“She named it,” Ava said, not looking at him. “The rabbit she hasn’t yet got. Button.”
“Hmm… very optimistic lass.”
Ava picked up the primer she’d brought to supper and held it against her chest. She looked at him then, briefly, with that particular directness she had. “Goodnight, Noah.”
“Goodnight, Ava.”
He sat for a moment in the empty room, the fire low, as the castle settled into its quiet nighttime calm around him.
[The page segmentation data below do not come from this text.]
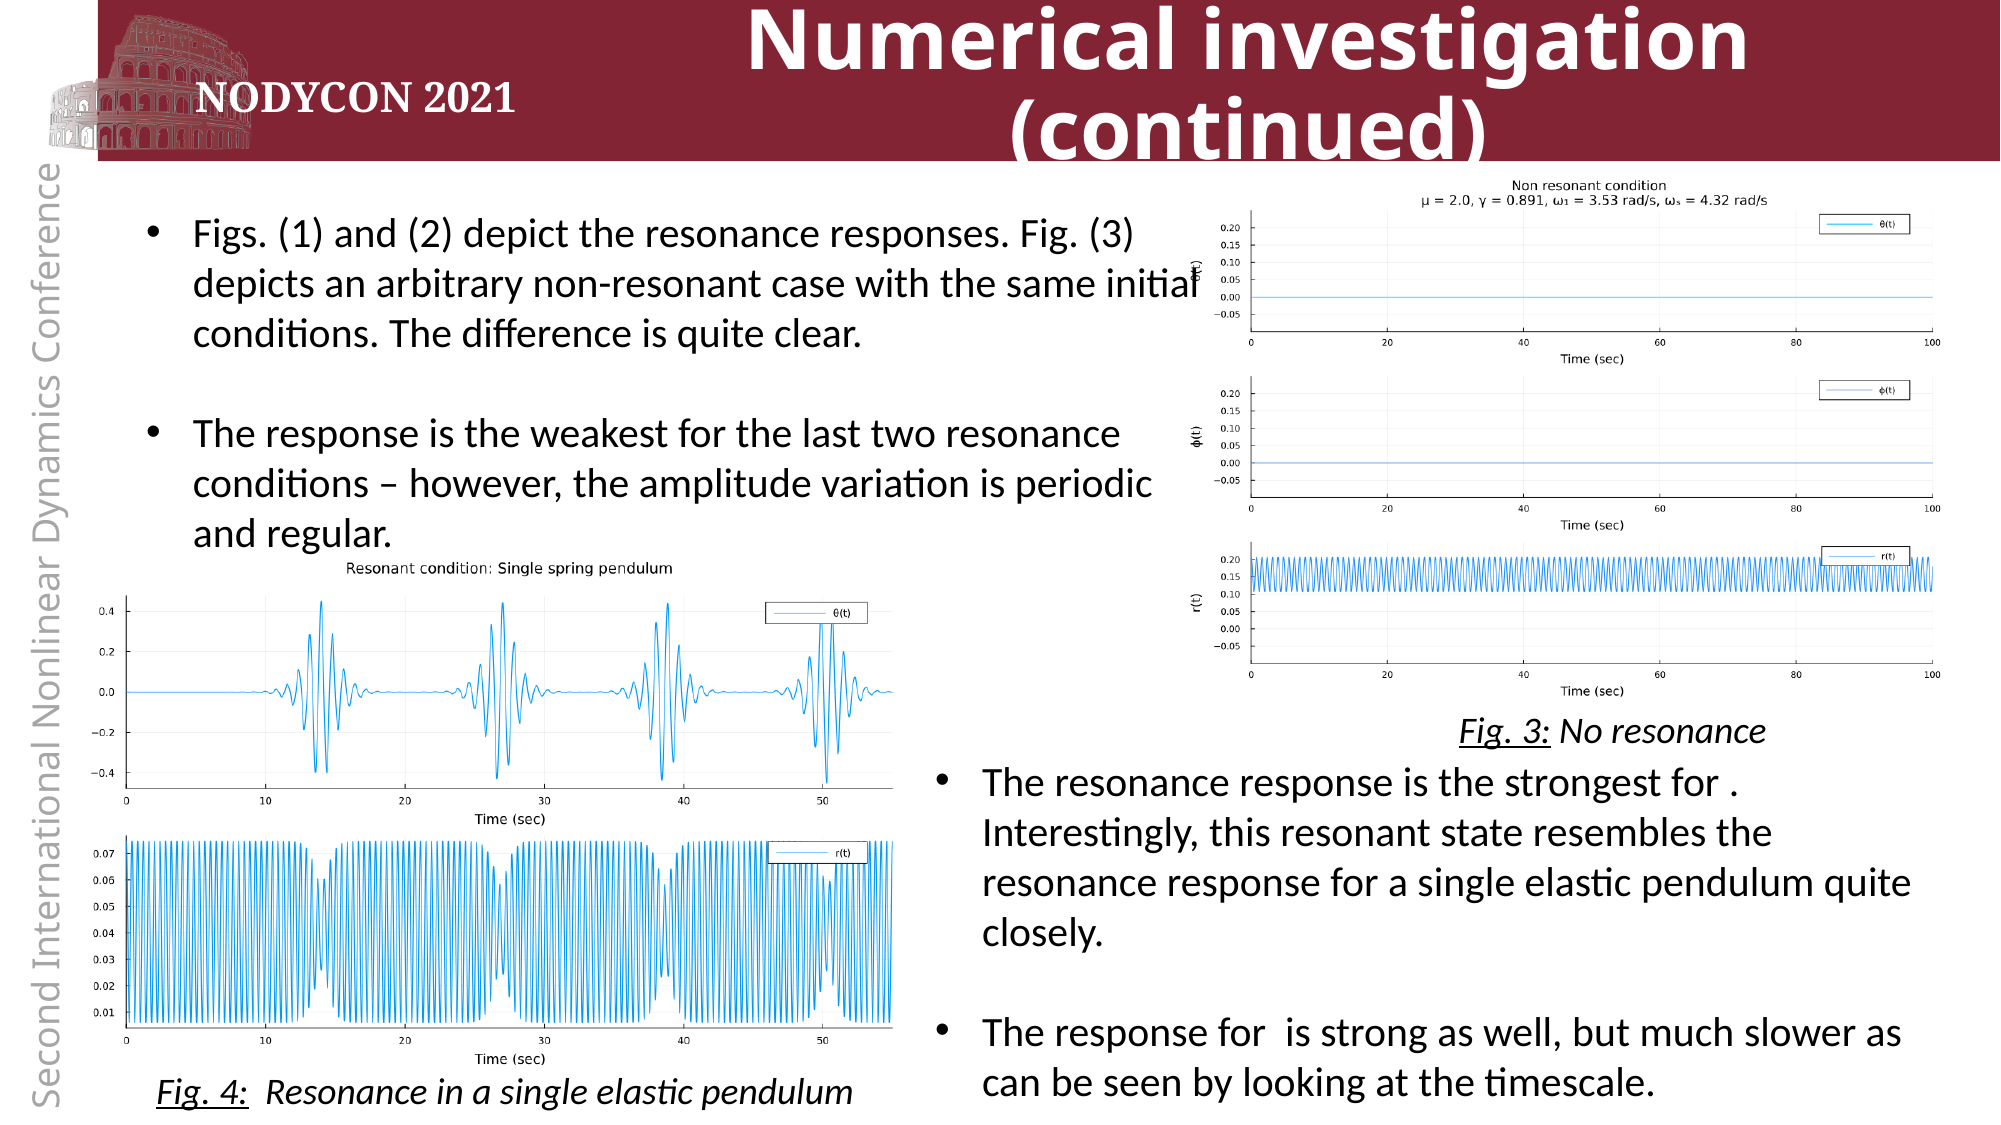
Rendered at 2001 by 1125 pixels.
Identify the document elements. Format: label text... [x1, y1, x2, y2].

title Numerical investigation (continued) [569, 43, 1928, 131]
picture [236, 85, 250, 110]
picture [86, 560, 902, 1065]
text_box Fig. 3: No resonance [1444, 699, 1813, 759]
text_box Figs. (1) and (2) depict the resonance responses. Fig. (3) depicts an arbitrary non-resonant case with the same initial conditions. The difference is quite clear. The response is the weakest for the last two resonance conditions – however, the amplitude variation is periodic and regular. [131, 198, 1186, 564]
picture [48, 14, 252, 150]
picture [1186, 179, 1941, 699]
text_box Fig. 4: Resonance in a single elastic pendulum [86, 1059, 925, 1119]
He felt, with the clear confidence of a man who had stopped arguing with himself, completely certain about only one thing.
Soon.
He could wait for soon.
CHAPTER TWENTY-SIX
“This one’s called Bess,” Esther said. “She’s sixteen years old, and she likes carrots, b-but not apples, which the stable lad says is unusual.”
“Very unusual,” Ava agreed.
She was leaning on the stall door beside Esther, watching the mare regard them both with the placid, faintly judgmental expression common to horses that had seen too many people come and go to be impressed by any of them. “What does she think of bannocks?”
Esther considered this seriously. “I daenae ken. We could try.”
“We absolutely cannae. Mrs. Ross would ken, and she’d never forgive us.”
“We could blame the stable lad.”
“He’s twelve years old and done nothing to deserve it.”
Esther’s mouth moved in the way it did when she was trying to suppress a smile and failing.
She reached up and offered her open palm to the mare, which dropped her large head and nosed at it with a thoroughness that made Esther giggle, actually giggle. The quick, unguarded sound that still made Ava’s chest do something involuntary every time she heard it.
“She tickles,” Esther said.
“She likes ye.”
“She likes that I smell of breakfast.”
“That too.” Ava reached over and tucked a strand of Esther’s hair back from her face. “Same time tomorrow? I think she’s taken to ye.”
“Every day,” Esther said firmly. “I’ve decided.”
“Have ye?”
“Aye. I’m goin’ to learn to ride.” She paused. “Is that all right? C-can I ask Uncle Noah?”
“Ye can ask Uncle Noah anythin’.”
“He might say nay.”
“He might. That’s what askin’ is for, to find out.” Ava looked at her seriously. “But I daenae think he will.”
Esther considered this with the seriousness she brought to crucial decisions. Then she nodded once, seeming resolved.
The stables were quiet at this hour. Mid-morning, after finishing the main work, the grooms had moved on to other tasks.
Autumn light streamed through the high windows in slanted bars, catching the dust and straw. It carried the scent of horse, hay, and cold earth, and Ava leaned on the stall door in a state of contentment she had stopped questioning four days ago and had simply chosen to inhabit.